Catherine Li, an analyst at technology-market research firm Forrester Research Inc., calls advergaming a "sly" approach. It "really crosses that line between advertising and content, and that's probably why advertisers like it," she says.

Some worry that the absorbing nature of the games, the age of many of the players and the data collected in the surveys make for an uneven playing field. Advertisers are "being allowed to prey on your weakness," says Jeff Chester, head of the Center for Digital Democracy, a Washington, D.C., watchdog. Companies can create "little profiles of children and dangle ads for fast foods and snacks that they know they have a weakness for," he adds. "I consider that kind of advertising to be really unfair."

Major brand marketers say their game sites abide by guidelines for children-directed online advertising established by Children's Advertising Review Unit, an independent panel sanctioned by the Federal Trade Commission, which monitors ads on TV and the Web. First-time visitors to these sites usually have to register by providing their parents' e-mail address; most sites send a permission request to the parents' account.

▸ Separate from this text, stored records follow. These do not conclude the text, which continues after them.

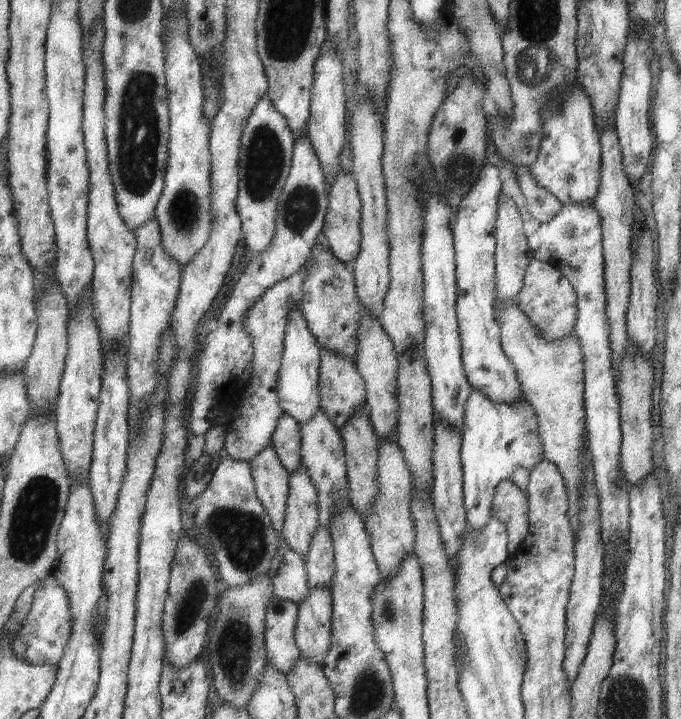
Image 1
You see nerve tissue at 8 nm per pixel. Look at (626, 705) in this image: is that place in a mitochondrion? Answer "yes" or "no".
yes

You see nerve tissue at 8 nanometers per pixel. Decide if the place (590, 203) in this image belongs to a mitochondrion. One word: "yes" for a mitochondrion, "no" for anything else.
no

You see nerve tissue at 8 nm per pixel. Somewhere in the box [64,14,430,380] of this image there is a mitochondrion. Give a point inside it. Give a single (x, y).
(138, 126)

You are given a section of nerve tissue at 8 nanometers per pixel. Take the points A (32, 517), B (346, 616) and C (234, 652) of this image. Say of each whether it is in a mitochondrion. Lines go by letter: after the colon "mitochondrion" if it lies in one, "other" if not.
A: mitochondrion
B: other
C: mitochondrion

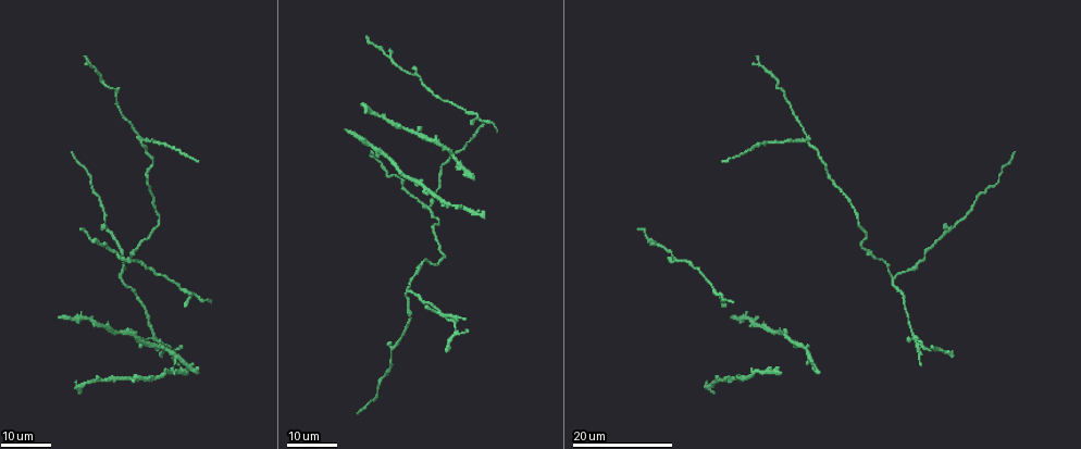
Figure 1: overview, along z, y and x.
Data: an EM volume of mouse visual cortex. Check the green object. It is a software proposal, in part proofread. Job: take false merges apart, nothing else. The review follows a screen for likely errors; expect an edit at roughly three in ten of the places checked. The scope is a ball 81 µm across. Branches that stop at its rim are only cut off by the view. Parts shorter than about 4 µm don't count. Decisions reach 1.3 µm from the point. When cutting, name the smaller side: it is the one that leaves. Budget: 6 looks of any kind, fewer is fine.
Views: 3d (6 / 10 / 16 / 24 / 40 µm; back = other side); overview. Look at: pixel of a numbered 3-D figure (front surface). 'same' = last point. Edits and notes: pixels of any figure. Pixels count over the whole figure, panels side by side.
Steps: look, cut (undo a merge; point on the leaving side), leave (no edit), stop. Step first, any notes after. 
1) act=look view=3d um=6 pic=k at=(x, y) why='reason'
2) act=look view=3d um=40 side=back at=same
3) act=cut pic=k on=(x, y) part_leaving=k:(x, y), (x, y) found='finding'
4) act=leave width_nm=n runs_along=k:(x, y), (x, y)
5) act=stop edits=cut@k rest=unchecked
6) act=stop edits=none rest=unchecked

act=look view=3d um=24 pic=1 at=(142, 141) why='three-way junction'

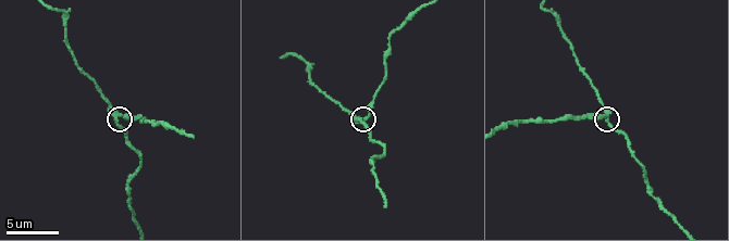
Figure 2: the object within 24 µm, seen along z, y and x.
act=look view=3d um=6 pic=2 at=(117, 114) why='closer look'

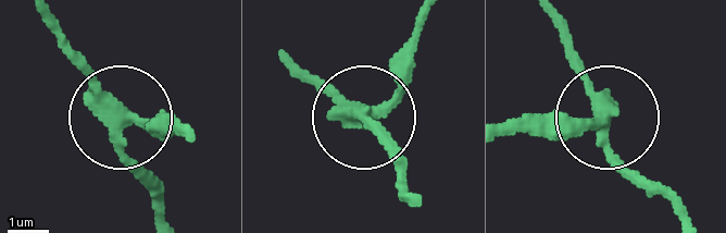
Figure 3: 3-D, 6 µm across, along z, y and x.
act=cut pic=3 on=(146, 130) width_nm=320 part_leaving=3:(126, 117), (175, 127) found='two neurons meet here'

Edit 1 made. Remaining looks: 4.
act=look view=3d um=16 pic=1 at=(123, 277) why='branch point'

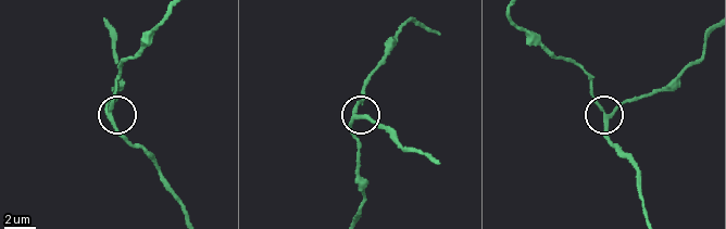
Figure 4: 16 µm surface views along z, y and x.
act=look view=3d um=10 pic=4 at=(609, 119) why='zoom in'

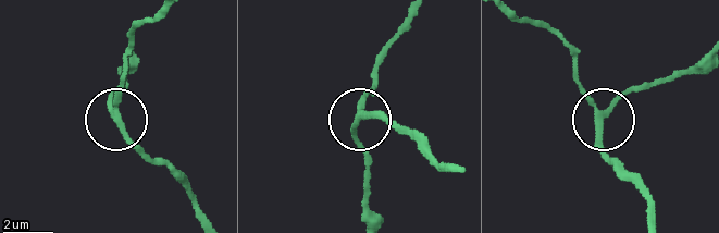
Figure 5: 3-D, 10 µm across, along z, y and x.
act=leave width_nm=220 runs_along=5:(519, 16), (562, 44), (604, 114), (654, 83) found='one neuron here'

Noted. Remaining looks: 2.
act=look view=3d um=24 pic=1 at=(438, 311)

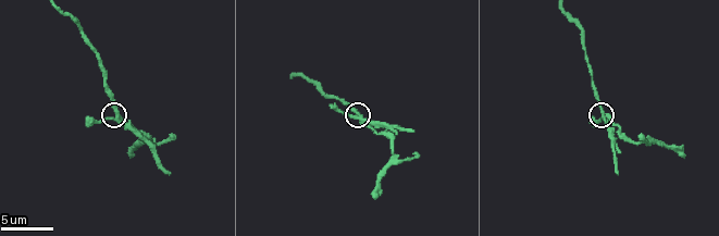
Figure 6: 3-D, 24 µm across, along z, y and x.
act=look view=3d um=6 pic=6 at=(355, 117)

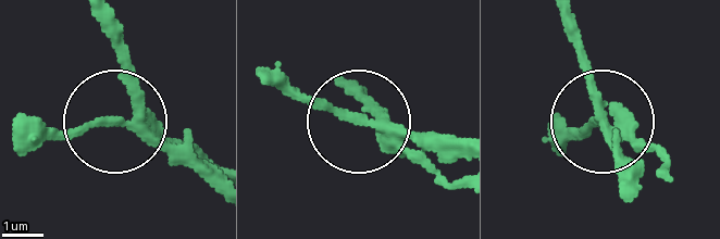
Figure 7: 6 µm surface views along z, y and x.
act=cut pic=7 on=(434, 172) arms=3 part_leaving=7:(398, 137), (457, 179) found='two neurons meet here'

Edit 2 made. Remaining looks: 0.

A Kraft spokeswoman said adults are the intended audience for Nabiscoworld and Candystand.com, the company's other advergaming site. "We know that most of the visitors to these sites are adults," she adds.

"We believe that our products may be included in moderation as part of a balanced, healthy diet," says Charles Nicholas, a Frito-Lay spokesman. "In addition, we believe that advergaming, which is a small part of [our] promotional mix, does not undermine the promotion of an active, healthy life."

According to data from Nielsen Net Ratings, which tracks online usage, Nabiscoworld and Candystand notched a combined 4.2 million visits in February -- a 45% increase from February 2003 and an 83% rise from August 2002, when Nielsen began tracking advergaming.

Games often are designed with marketing in mind. Three years ago, PepsiCo commissioned Skyworks Technology Inc., a Hackensack, N.J., advergame developer, to create a customized racing-car game for the launch of a new soft drink, called Mission Code Red. Players had to recover a "hijacked shipment" of Pepsi's new drink. The top 1,000 scorers in the game got a free sample of Mission Code Red.

A spokesman says PepsiCo was happy with the response to its online effort, adding that the Mission Code Red launch was one of its most successful product introductions of the past 20 years.

Many advertisers suspect advergaming is a better way to reach young male customers, who are believed to be watching less TV and spending more time online.

Some parents don't seem to mind their kids playing the online games. But others are irritated by the electronic side effects. Fred Thompson, a Fredericksburg, Va., father of three children ranging from seven to 15 years old, says he recently had to pay a tech shop $200 to rid his children's computer of software used to generate onscreen ads and tracking "cookies," which accumulated partly from his kids' visits to advergame sites. "They're not only marketing to our children," says Mr. Thompson. "It's also costing us money."